(Electronic design automation data)
╔══

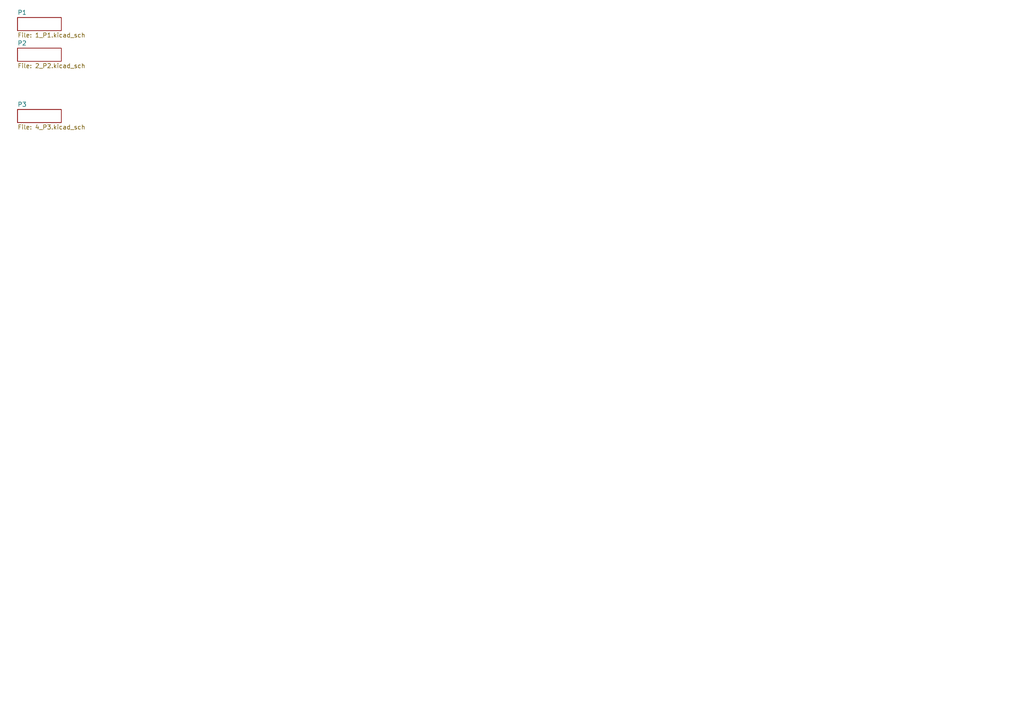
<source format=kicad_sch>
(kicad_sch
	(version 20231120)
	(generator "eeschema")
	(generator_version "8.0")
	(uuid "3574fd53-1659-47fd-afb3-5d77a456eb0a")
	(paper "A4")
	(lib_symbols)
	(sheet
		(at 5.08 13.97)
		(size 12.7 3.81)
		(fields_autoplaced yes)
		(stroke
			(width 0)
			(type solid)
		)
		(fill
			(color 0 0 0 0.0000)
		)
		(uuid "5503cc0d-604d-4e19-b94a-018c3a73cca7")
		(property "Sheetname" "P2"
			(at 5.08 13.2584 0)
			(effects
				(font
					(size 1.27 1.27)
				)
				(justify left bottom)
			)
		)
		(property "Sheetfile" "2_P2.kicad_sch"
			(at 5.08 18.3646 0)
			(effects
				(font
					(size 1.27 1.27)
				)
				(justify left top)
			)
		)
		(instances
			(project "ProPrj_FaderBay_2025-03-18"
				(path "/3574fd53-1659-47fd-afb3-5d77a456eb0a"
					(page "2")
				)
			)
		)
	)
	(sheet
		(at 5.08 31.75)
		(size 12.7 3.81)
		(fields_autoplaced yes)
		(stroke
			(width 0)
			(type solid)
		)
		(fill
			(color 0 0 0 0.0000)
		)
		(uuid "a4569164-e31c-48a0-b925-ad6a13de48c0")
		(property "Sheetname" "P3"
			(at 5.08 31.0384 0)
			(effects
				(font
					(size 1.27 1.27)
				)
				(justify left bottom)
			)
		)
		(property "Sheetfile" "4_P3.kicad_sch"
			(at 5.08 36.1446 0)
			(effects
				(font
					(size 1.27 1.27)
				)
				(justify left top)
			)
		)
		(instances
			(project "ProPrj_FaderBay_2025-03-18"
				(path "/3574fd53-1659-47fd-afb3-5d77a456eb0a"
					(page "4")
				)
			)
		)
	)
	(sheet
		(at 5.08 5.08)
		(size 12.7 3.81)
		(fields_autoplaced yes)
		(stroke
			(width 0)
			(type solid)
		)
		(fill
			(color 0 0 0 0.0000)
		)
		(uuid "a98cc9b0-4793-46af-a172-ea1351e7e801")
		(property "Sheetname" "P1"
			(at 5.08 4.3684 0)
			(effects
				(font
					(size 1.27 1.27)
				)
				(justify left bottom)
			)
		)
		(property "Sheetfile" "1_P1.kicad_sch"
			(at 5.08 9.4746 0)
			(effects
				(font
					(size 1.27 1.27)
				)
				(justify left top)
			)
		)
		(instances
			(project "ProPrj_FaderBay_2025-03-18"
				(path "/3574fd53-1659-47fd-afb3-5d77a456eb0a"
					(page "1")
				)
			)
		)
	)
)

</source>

╚══

- Requirement: The pictures in the entries above should be left out; all else must be copied exactly.

- Problem solution:
<source format=kicad_sch>
(kicad_sch
	(version 20231120)
	(generator "eeschema")
	(generator_version "8.0")
	(uuid "3574fd53-1659-47fd-afb3-5d77a456eb0a")
	(paper "A4")
	(lib_symbols)
	(sheet
		(at 5.08 13.97)
		(size 12.7 3.81)
		(fields_autoplaced yes)
		(stroke
			(width 0)
			(type solid)
		)
		(fill
			(color 0 0 0 0.0000)
		)
		(uuid "5503cc0d-604d-4e19-b94a-018c3a73cca7")
		(property "Sheetname" "P2"
			(at 5.08 13.2584 0)
			(effects
				(font
					(size 1.27 1.27)
				)
				(justify left bottom)
			)
		)
		(property "Sheetfile" "2_P2.kicad_sch"
			(at 5.08 18.3646 0)
			(effects
				(font
					(size 1.27 1.27)
				)
				(justify left top)
			)
		)
		(instances
			(project "ProPrj_FaderBay_2025-03-18"
				(path "/3574fd53-1659-47fd-afb3-5d77a456eb0a"
					(page "2")
				)
			)
		)
	)
	(sheet
		(at 5.08 31.75)
		(size 12.7 3.81)
		(fields_autoplaced yes)
		(stroke
			(width 0)
			(type solid)
		)
		(fill
			(color 0 0 0 0.0000)
		)
		(uuid "a4569164-e31c-48a0-b925-ad6a13de48c0")
		(property "Sheetname" "P3"
			(at 5.08 31.0384 0)
			(effects
				(font
					(size 1.27 1.27)
				)
				(justify left bottom)
			)
		)
		(property "Sheetfile" "4_P3.kicad_sch"
			(at 5.08 36.1446 0)
			(effects
				(font
					(size 1.27 1.27)
				)
				(justify left top)
			)
		)
		(instances
			(project "ProPrj_FaderBay_2025-03-18"
				(path "/3574fd53-1659-47fd-afb3-5d77a456eb0a"
					(page "4")
				)
			)
		)
	)
	(sheet
		(at 5.08 5.08)
		(size 12.7 3.81)
		(fields_autoplaced yes)
		(stroke
			(width 0)
			(type solid)
		)
		(fill
			(color 0 0 0 0.0000)
		)
		(uuid "a98cc9b0-4793-46af-a172-ea1351e7e801")
		(property "Sheetname" "P1"
			(at 5.08 4.3684 0)
			(effects
				(font
					(size 1.27 1.27)
				)
				(justify left bottom)
			)
		)
		(property "Sheetfile" "1_P1.kicad_sch"
			(at 5.08 9.4746 0)
			(effects
				(font
					(size 1.27 1.27)
				)
				(justify left top)
			)
		)
		(instances
			(project "ProPrj_FaderBay_2025-03-18"
				(path "/3574fd53-1659-47fd-afb3-5d77a456eb0a"
					(page "1")
				)
			)
		)
	)
)

</source>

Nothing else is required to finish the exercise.